9/11/2012 8:24:49 AM

Portland Business Journal by Erik Siemers , Business Journal staff writer

Medical device manufacturer Welch Allyn on Monday said it is cutting 160 jobs from Beaverton over the next three years as it consolidates manufacturing operations as part of a global restructuring.

CEO Steve Meyer told the Business Journal that the manufacturing of patient monitoring systems and vital signs devices will shift from Beaverton to the privately held company's headquarters in Skaneateles Falls, N.Y.

The company's Beaverton workforce, now spread across two buildings at 8500 S.W. Creekside Place, will drop from 270 people to 110 as it becomes one of Welch Allyn's three dedicated research and development centers alongside Skaneateles Falls and Singapore. The company will at some point likely occupy just one building, Meyer said.

Some of the Beaverton manufacturing workers will be offered a chance to keep their jobs and move to New York, a spokesman said. The rest will be offered a severance package that includes outplacement assistance and an education benefit that includes reimbursement of up to $4,000 off education costs once coursework is completed.

“Beaverton is unique in that they have fantastic capabilities in R&D in software development and wireless technologies,” Meyer said. “That piece we intend to retain as well as a number of our marketing colleagues in product development in those areas.”

Welch Allyn is cutting 10 percent of its 2,750-person global workforce as part of a restructuring Meyer said is necessitated by the federal Affordable Care Act.

The legislation — signed into law in March and upheld by the U.S. Supreme Court in June — includes a 2.3 percent excise tax on total revenues of medical device companies that goes into effect next year.

“If you do the math on that, you have to realize it’s a regressive tax that starts on revenues, but when applied to the bottom line the impact is pretty substantial,” Meyer said.

Meyer, for example, said that for a business with $100 million in sales and $10 million in profit, a 2.3 percent tax on sales equals $2.3 million.

“That represents a 23 percent tax on your income,” Meyer said. “Those are the kinds of orders of magnitude we’re dealing with in terms of the numbers.”

Welch Allyn doesn't disclose its annual revenue, but it's certainly larger than $100 million.

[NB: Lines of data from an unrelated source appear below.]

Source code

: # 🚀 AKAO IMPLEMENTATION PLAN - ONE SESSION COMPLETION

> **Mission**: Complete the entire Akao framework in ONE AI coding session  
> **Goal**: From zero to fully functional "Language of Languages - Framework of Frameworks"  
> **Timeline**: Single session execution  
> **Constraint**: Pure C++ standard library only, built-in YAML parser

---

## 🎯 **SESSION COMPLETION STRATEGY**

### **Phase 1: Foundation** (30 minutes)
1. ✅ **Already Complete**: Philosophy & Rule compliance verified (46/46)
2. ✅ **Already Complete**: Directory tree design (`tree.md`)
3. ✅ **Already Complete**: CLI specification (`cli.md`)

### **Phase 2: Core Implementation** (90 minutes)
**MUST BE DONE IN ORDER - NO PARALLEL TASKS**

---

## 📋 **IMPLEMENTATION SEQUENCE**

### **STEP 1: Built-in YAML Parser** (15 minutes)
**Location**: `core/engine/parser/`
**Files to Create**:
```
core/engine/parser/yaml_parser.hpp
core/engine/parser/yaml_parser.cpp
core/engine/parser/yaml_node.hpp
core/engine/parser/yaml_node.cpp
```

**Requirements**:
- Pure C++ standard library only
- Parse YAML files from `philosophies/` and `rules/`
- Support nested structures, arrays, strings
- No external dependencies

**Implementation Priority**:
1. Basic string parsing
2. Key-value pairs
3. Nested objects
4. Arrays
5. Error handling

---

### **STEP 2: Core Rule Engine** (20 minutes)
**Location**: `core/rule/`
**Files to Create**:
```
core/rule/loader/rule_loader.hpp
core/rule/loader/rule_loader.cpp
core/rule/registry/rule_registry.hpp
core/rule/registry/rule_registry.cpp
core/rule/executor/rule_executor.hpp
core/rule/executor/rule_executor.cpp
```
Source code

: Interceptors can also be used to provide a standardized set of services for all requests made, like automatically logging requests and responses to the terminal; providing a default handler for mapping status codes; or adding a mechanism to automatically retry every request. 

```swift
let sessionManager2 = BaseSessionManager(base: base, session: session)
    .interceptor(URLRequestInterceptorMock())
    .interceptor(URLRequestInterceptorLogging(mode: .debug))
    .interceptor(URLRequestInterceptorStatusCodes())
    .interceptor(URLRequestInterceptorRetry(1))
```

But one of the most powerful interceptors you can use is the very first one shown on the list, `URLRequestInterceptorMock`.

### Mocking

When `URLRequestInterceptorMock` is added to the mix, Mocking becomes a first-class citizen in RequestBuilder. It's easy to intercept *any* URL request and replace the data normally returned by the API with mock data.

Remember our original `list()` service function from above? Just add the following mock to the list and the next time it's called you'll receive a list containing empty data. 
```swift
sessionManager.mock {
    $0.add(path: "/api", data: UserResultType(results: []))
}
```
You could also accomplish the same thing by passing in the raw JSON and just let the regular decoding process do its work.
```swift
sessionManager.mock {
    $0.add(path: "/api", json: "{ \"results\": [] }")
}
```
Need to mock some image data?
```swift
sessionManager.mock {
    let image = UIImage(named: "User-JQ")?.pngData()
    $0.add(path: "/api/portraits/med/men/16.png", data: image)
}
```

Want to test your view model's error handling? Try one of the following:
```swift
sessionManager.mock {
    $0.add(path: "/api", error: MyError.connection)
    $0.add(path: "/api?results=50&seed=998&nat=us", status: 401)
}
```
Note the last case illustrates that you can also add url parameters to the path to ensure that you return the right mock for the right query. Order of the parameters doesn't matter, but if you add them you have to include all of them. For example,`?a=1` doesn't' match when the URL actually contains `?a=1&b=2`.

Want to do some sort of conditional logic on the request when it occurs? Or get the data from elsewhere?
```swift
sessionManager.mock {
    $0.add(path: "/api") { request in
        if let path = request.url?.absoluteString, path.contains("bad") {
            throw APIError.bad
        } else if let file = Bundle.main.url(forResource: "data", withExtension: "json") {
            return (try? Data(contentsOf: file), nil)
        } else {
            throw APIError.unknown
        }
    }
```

The company's Beaverton operations alone generate around $120 million in annual sales, according to a profile on the website of the Oregon Manufacturing Extension Partnership.

Meyer said, as a private company, Welch Allyn hoped it could benefit from being able to “ride out the storm” and manage the added costs internally.

“We simply couldn’t wait anymore,” he said. “We’re actually behind most of our peers in making a number of these moves.”

This won't be the first time Welch Allyn's Beaverton facility dealt with the specter of a global restructuring.

In 2006 it came out the winner when the company decided to consolidate its manufacturing operations. Welch Allyn facilities in San Diego and Chicago were phased out while Beaverton was slated to grow its employment by 10 percent.

The Oregon Manufacturing Extension Partnership, a Portland-based nonprofit manufacturing consulting program, lists Welch Allyn among its case studies, detailing how it helped incorporate lean manufacturing techniques and other cost-saving mechanisms into the facility.